The motivating factor for Wade and Haslem (who have longest tenure, at 14 years, of teammates starting their careers with the same team in NBA history) would be to win a fourth ring a decade after their first: living a rarely achieved dream. Overcoming the dominant Warriors, Spurs, Cavaliers, Thunder, Raptors seems like Mission Impossible, but following the Riley and Spoelstra blueprint from 2006, the Heat may have found a winning formula.

In 2006 big men O'Neal and Alonzo Mourning each shot 60% from the field, which equals making 3-pointers at a 40% rate. The team leader in rebounds was Haslem (634), not O'Neal (541), while Wade was a surprising third (430). Adding Winslow as a small forward this season changes the profile of the team to one of ball control through rebounding and limiting turnovers, because great defense starts with keeping the ball out of the opponent's hands in the first place. Other teams cannot score if they do not have the ball, because rebounds deny opponents chances to make 3-point baskets in this age of elite shooters and the 24-second clock.

Whiteside is exhibiting a joy in setting legal picks to let his teammates get high-percentage finishes at the rim.

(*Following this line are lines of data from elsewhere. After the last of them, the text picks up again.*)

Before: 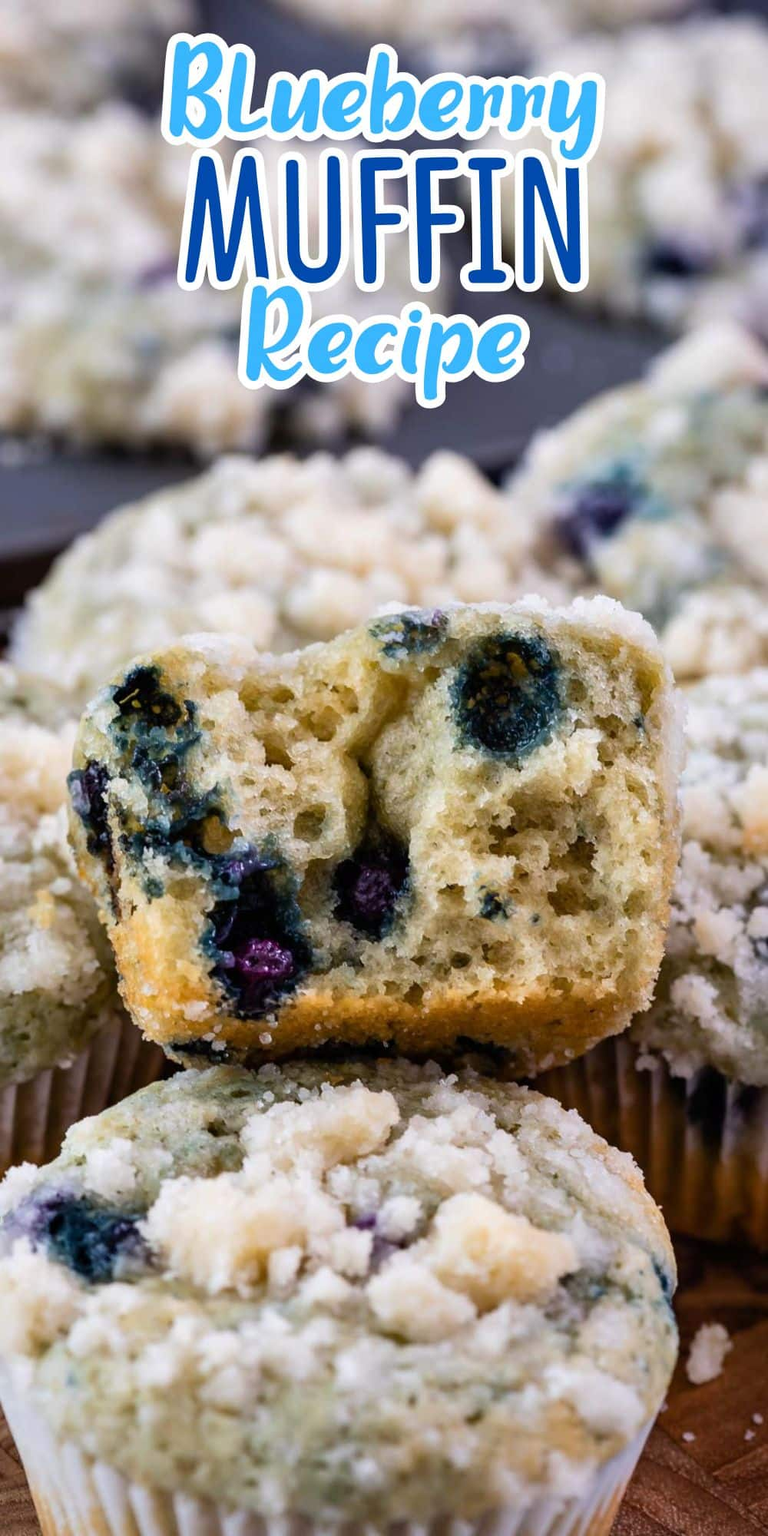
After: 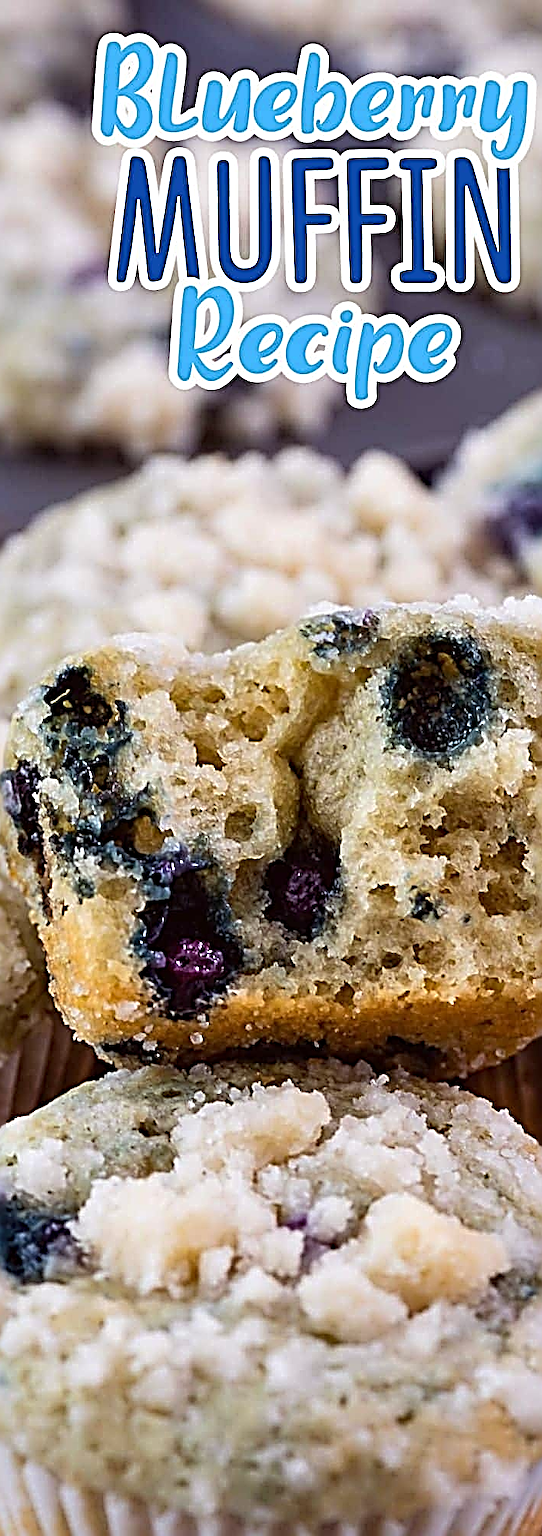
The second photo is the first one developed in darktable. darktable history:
crop and rotate: left 9.061%, right 20.142%
sharpen: radius 3.158, amount 1.731
color balance: mode lift, gamma, gain (sRGB), lift [1, 1.049, 1, 1]
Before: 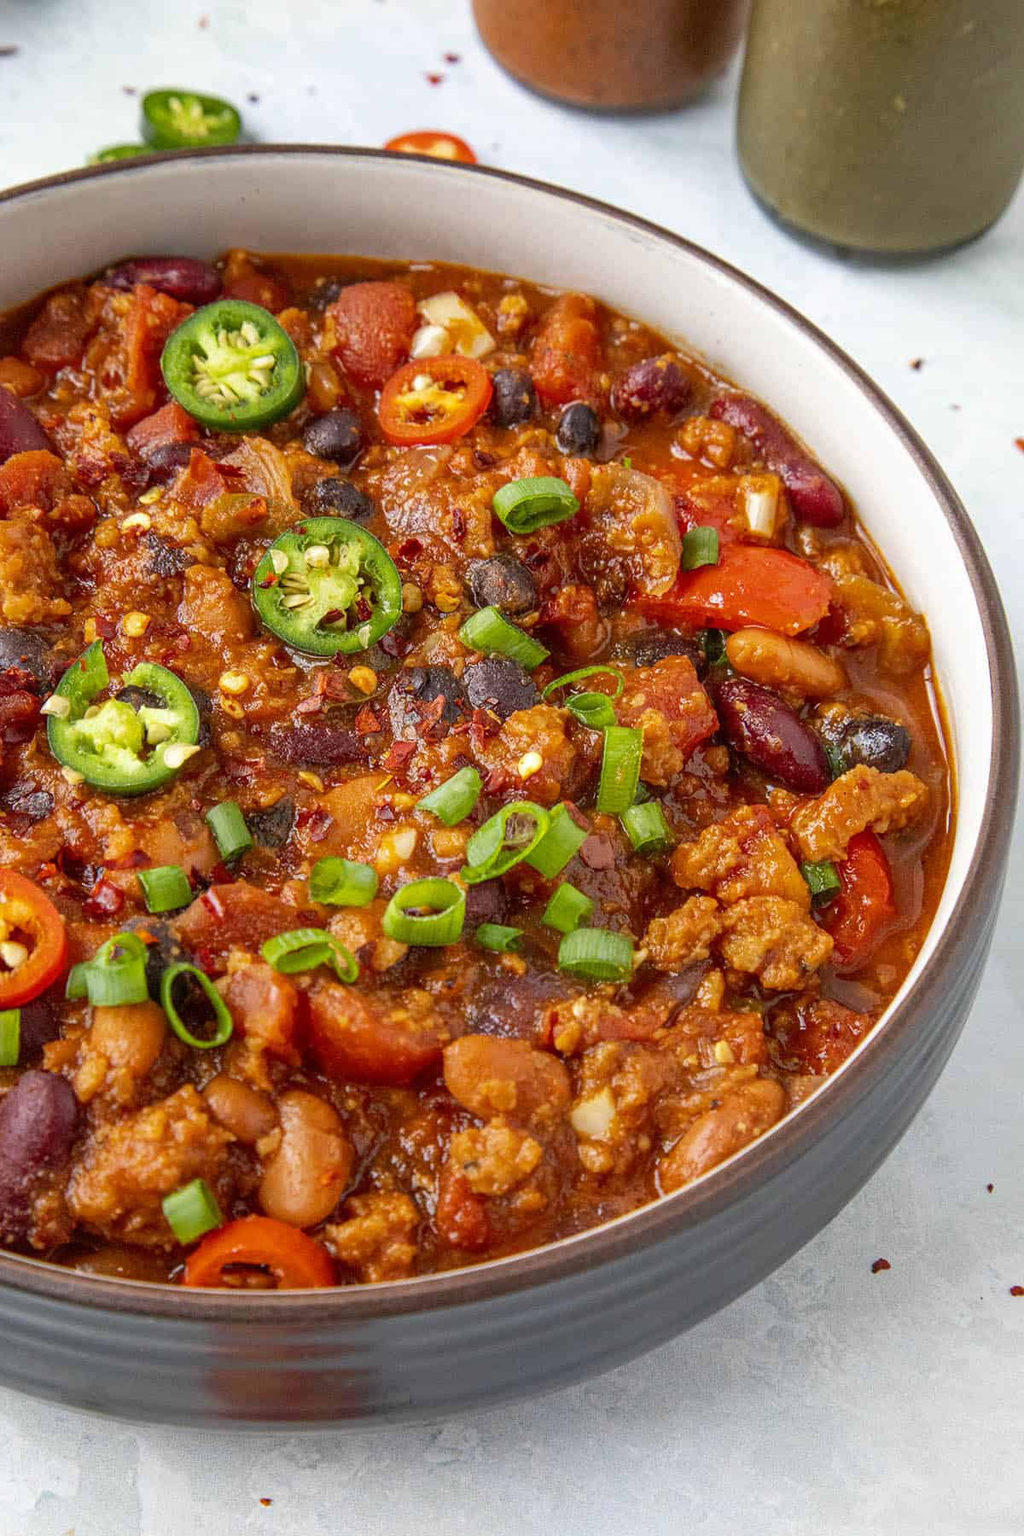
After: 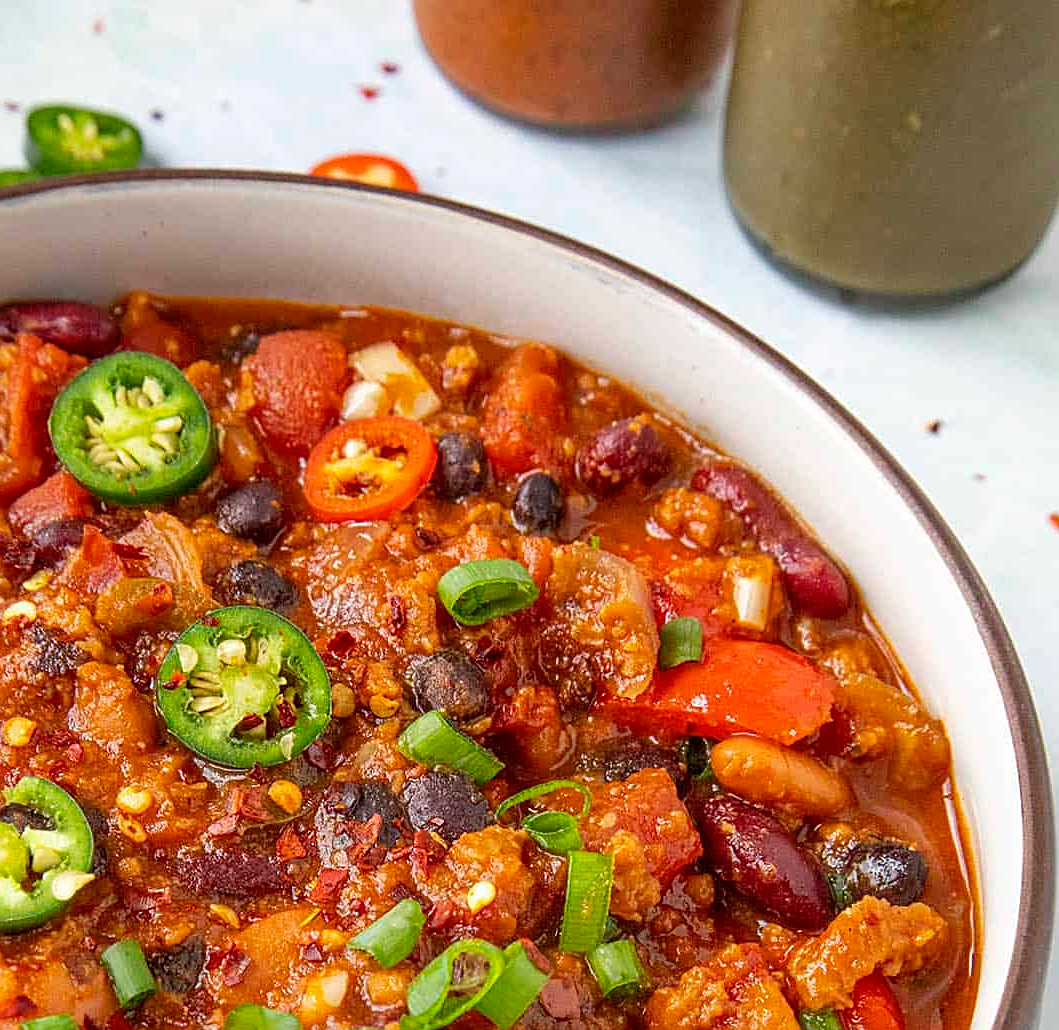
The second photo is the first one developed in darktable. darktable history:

Having Haslem, Stoudemire, Winslow as rock-solid screen-setters, the Heat can rank among the best in scoring percentage, with finishers such as Dragic, Wade, Green, Deng, McRoberts, Richardson being able to go downhill for a basket.

McRoberts famously battled Green in a McDonalds All-American dunk contest, while laying down some impressive finishes in the NBA with Hornets when in attack mode.

Richardson is a long-limbed flash redux getting to the rim, when he stays out of foul trouble.

Riley, Spoelstra, Wade, Haslem are still present to show the newcomers how they combined to win the 2006 trophy, which came mainly through being the best rebounding and second-best shooting team in the NBA. The Heat have the personnel to do that now, as they proved in the games following the All-Star break.